If we consider the environmental impact of AI, the problematic side of representing AI in an abstract way becomes even more evident. Researchers highlighted that recent generative AI (such as ChatGPT) have an enormous environmental impact due to the amount of energy that they need. In fact these systems consume a huge amount of energy because of their computational systems. But it is very hard for users to realise that when they use ChatGPT they are actually consuming a lot of energy. That is also because AI is never represented as it is, i.e. a machine that consumes enormous amounts of energy to elaborate complex data. Moreover, building up an infrastructure to train LLMs requires many physical artefacts such as CPUs, drives, and more importantly GPUs. In an age of shortage of components and materials this sets another distance: extraction of rare-earth elements to produce those technologies perpetuates inequalities among people and exploitation of labour. Representing AI in abstract ways augments the psychological distance from the concreteness of AI, therefore from its environmental impact and the economic and social consequences it creates.
Beside representations, another factor that increases psychological distance is the number of principles for Ethics of AI. Similarly to abstractness, complexity can be an obstacle for understanding. An AI user or designer that wants to follow ethical principles suggested by AI ethicists may be confused.
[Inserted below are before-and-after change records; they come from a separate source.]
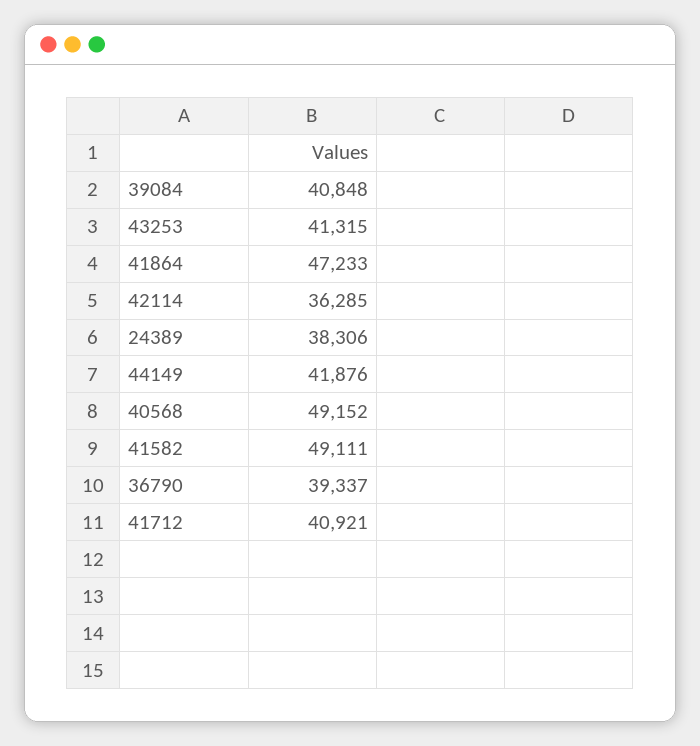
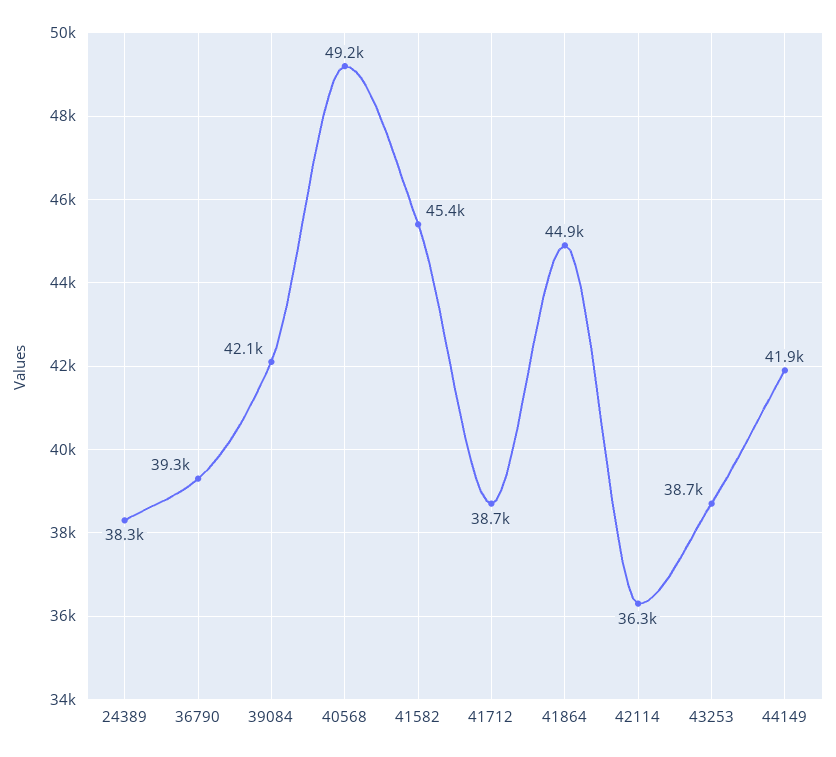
39084: 40848 -> 42100
43253: 41315 -> 38700
41864: 47233 -> 44900
41582: 49111 -> 45400
41712: 40921 -> 38700

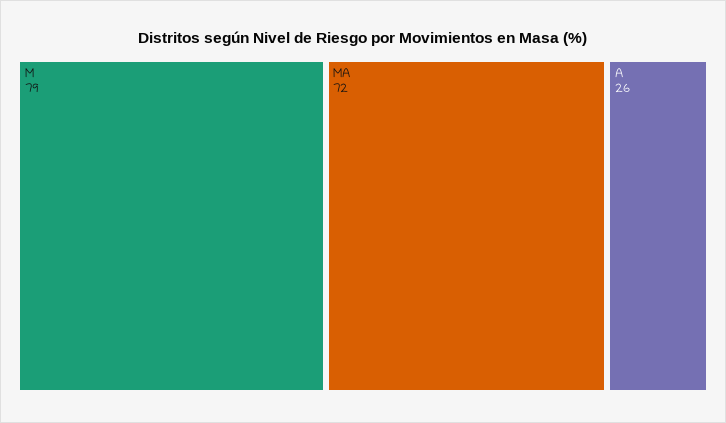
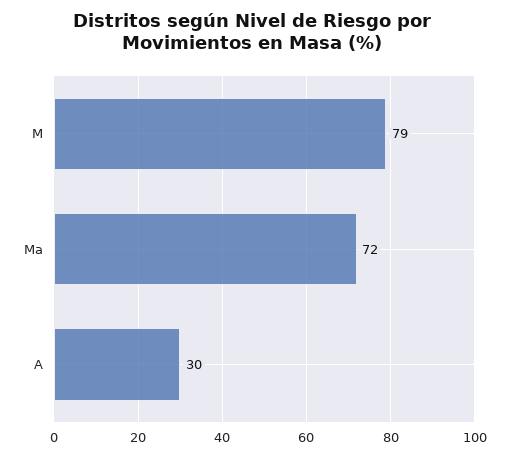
A: 26 -> 30

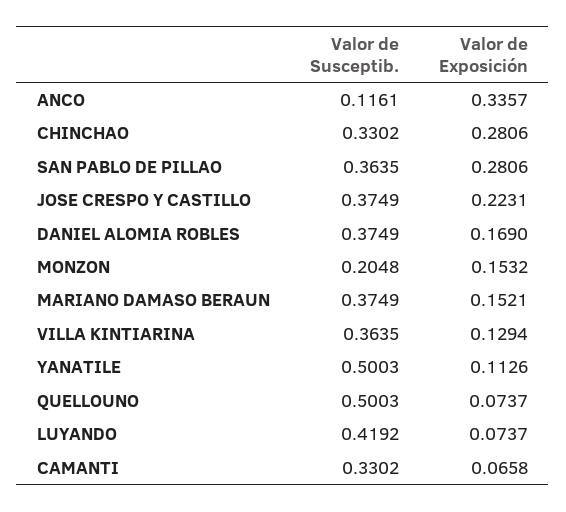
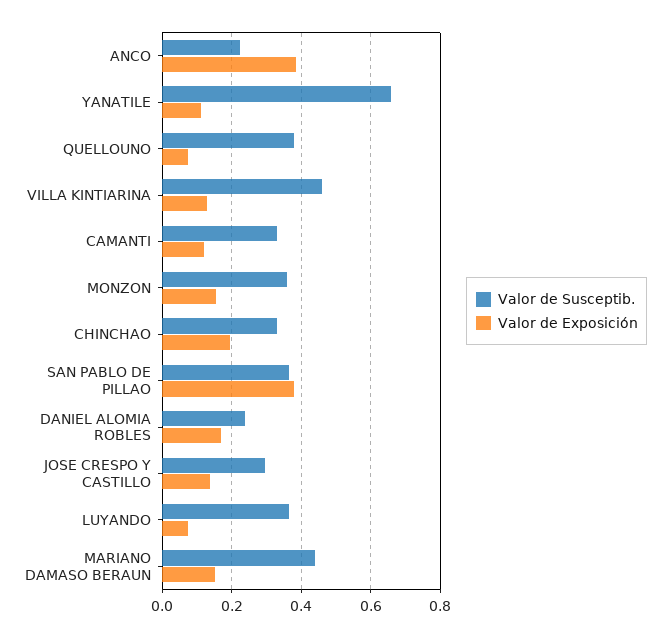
Valor de Susceptib., ANCO: 0.1161 -> 0.22
Valor de Exposición, ANCO: 0.3357 -> 0.38
Valor de Exposición, CHINCHAO: 0.2806 -> 0.2
Valor de Exposición, SAN PABLO DE PILLAO: 0.2806 -> 0.38
Valor de Susceptib., JOSE CRESPO Y CASTILLO: 0.3749 -> 0.3
Valor de Exposición, JOSE CRESPO Y CASTILLO: 0.2231 -> 0.14
Valor de Susceptib., DANIEL ALOMIA ROBLES: 0.3749 -> 0.24
Valor de Susceptib., MONZON: 0.2048 -> 0.36
Valor de Susceptib., MARIANO DAMASO BERAUN: 0.3749 -> 0.44
Valor de Susceptib., VILLA KINTIARINA: 0.3635 -> 0.46
Valor de Susceptib., YANATILE: 0.5003 -> 0.66
Valor de Susceptib., QUELLOUNO: 0.5003 -> 0.38
Valor de Susceptib., LUYANDO: 0.4192 -> 0.36
Valor de Exposición, CAMANTI: 0.0658 -> 0.12

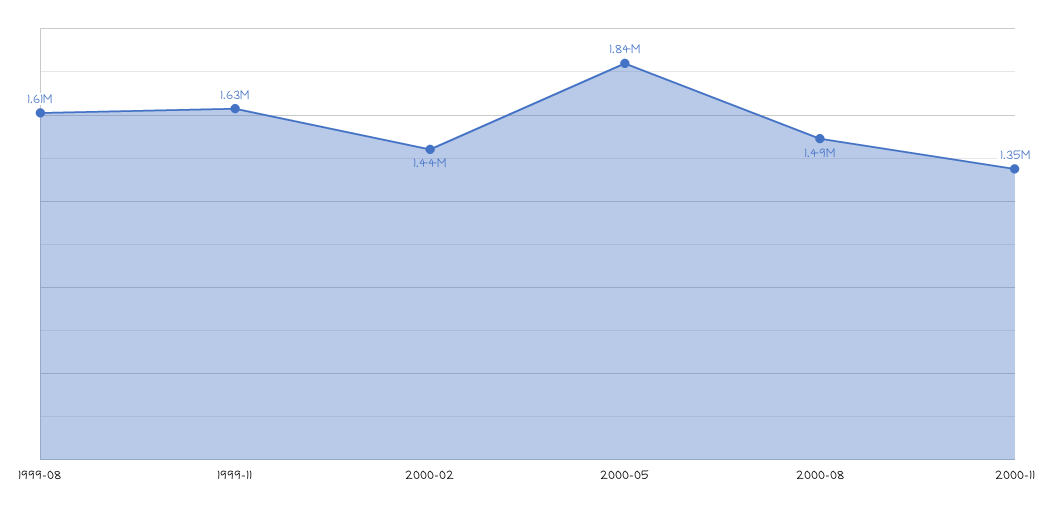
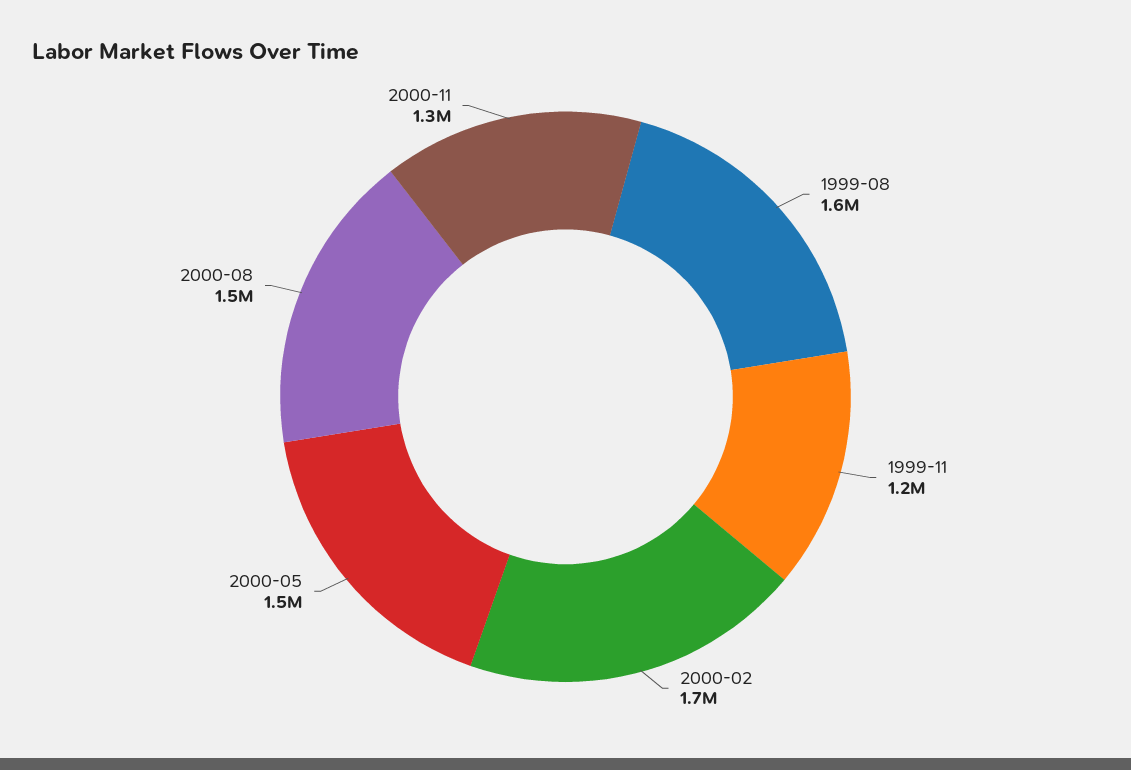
1999-11: 1630000 -> 1200000
2000-02: 1440000 -> 1700000
2000-05: 1840000 -> 1500000

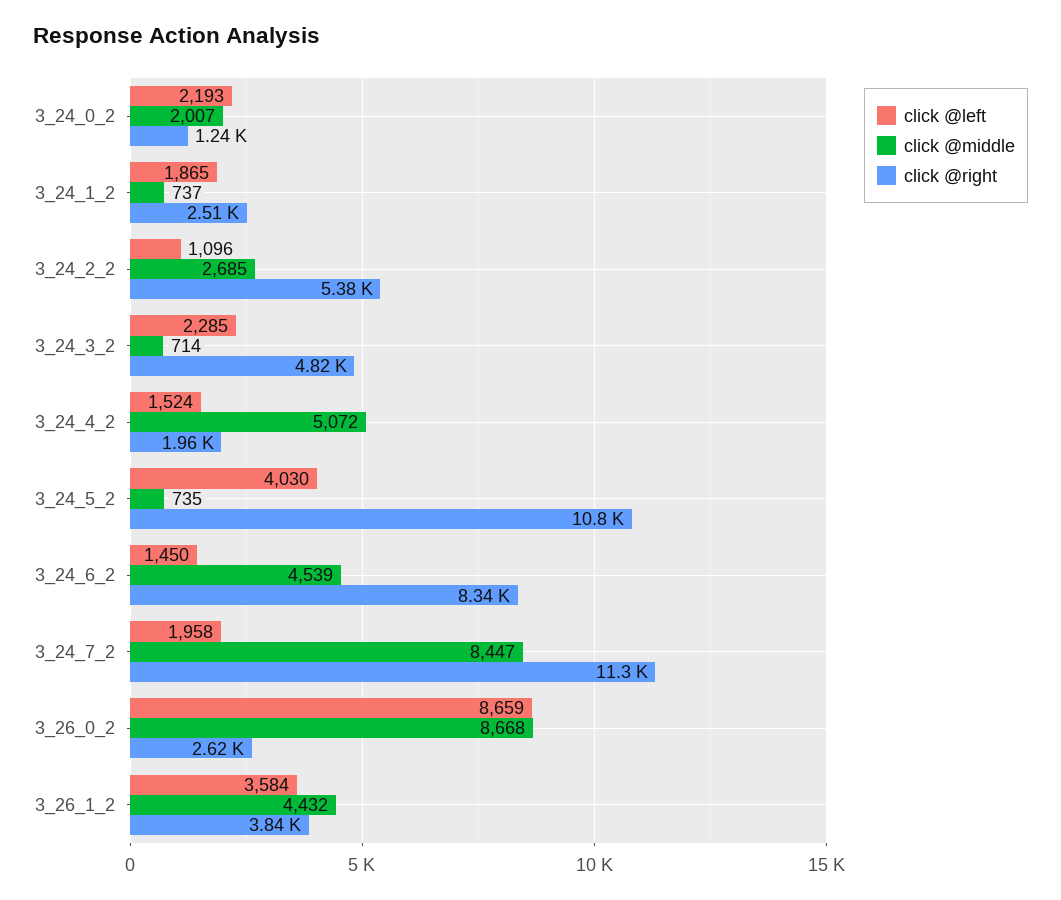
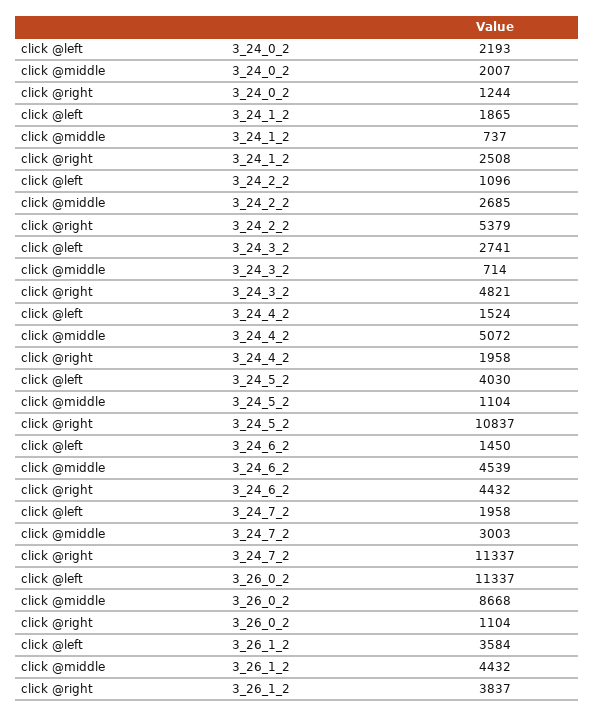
click @left, 3_24_3_2: 2285 -> 2741
click @middle, 3_24_5_2: 735 -> 1104
click @right, 3_24_6_2: 8340 -> 4432
click @middle, 3_24_7_2: 8447 -> 3003
click @left, 3_26_0_2: 8659 -> 11337
click @right, 3_26_0_2: 2620 -> 1104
In this sense, by the high number of principles and sub-principles can result as in this field: too abstract because it is important to avoid conflict between them; too many to decide which to apply to which risk, as increasing attention for a particular one automatically decreases the others; too ramified and thus leading to one single action bias . For effective communication to the audience it is necessary to have few clear principles that everybody can easily understand. Obviously, scholars want to express the multiple aspects and perspectives in the ethics of AI, but such complexity is an obstacle to non-experts.
Following the concept of ‘psychological distance’ it is also crucial to highlight how these systems are constructed and how they are perceived when reaching the public sphere. Algorithms working in the underlying structure of AI systems are trained on data produced by subjects through their online activities. This, however, creates a distance between the subject and their data through externalisation, which occurs when contents are placed on the network and collected and combined with similar ones, and condensing them into the AI training dataset. The invisible architecture of the new system poses a final distance, that of the power to create images and texts, even out of nothing, and reproduce representations of reality in an unprecedented manner.
Delegating these operations to AI systems makes them appear as independent agents with their own autonomy and control, while actually AI systems are very concrete. They’re made by workers invisible to society, low paid mechanical turkers, targeting pieces of information and contents in categories to prepare the data for the machine learning algorithms or instructing systems to avoid or suppress some content (e.g. child abuse, pornography, racism, etc.). Highlighting the importance of these workers reduces the abstractness of AI, showing how it relies on humans more than we actually think. It’s due to ethicists, sociologists and the public sphere to reduce psychological distances to AI, keeping it real and concrete, and showing the actual impact that it has on society and on the environment.
This analysis originates from the conference ‘AI and the Humanities’ held at the University of Rome ‘La Sapienza’ on 20 June 2023 and, in particular, from some of the insights by Prof. Guglielmo Tamburrini, Professor of Logic and Philosophy of Science at the University of Naples ‘Federico II’.